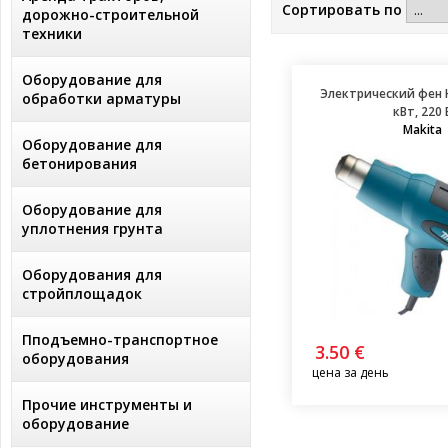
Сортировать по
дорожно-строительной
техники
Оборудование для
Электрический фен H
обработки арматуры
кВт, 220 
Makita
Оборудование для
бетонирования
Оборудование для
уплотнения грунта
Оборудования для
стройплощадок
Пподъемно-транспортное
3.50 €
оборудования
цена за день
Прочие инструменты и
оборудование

==

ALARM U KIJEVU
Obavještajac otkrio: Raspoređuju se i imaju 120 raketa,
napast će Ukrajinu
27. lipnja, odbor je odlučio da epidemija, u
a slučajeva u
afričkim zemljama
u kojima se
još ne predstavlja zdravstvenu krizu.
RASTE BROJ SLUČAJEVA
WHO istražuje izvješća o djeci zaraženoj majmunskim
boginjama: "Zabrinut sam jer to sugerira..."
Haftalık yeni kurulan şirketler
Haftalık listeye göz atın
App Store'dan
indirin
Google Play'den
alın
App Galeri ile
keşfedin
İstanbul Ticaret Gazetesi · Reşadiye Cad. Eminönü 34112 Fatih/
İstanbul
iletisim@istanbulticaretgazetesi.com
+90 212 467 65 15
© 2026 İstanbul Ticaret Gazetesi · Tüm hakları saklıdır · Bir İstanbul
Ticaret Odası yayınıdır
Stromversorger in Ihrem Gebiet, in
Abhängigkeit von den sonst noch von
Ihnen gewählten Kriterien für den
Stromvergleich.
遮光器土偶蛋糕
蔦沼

==

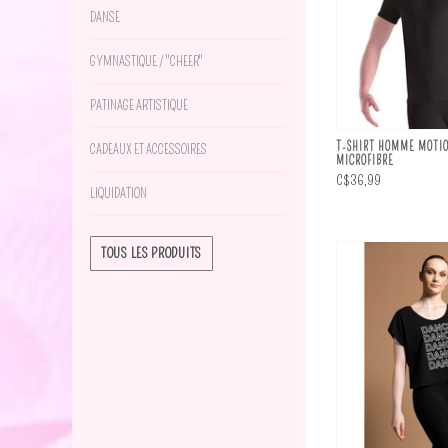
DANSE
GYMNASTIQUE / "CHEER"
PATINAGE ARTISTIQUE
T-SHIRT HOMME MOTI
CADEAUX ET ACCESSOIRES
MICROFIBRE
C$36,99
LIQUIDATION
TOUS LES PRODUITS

## Exercise brief
What is needed is every line of the records above that contains the word "Haftalık".

## Answer space
Haftalık yeni kurulan şirketler
Haftalık listeye göz atın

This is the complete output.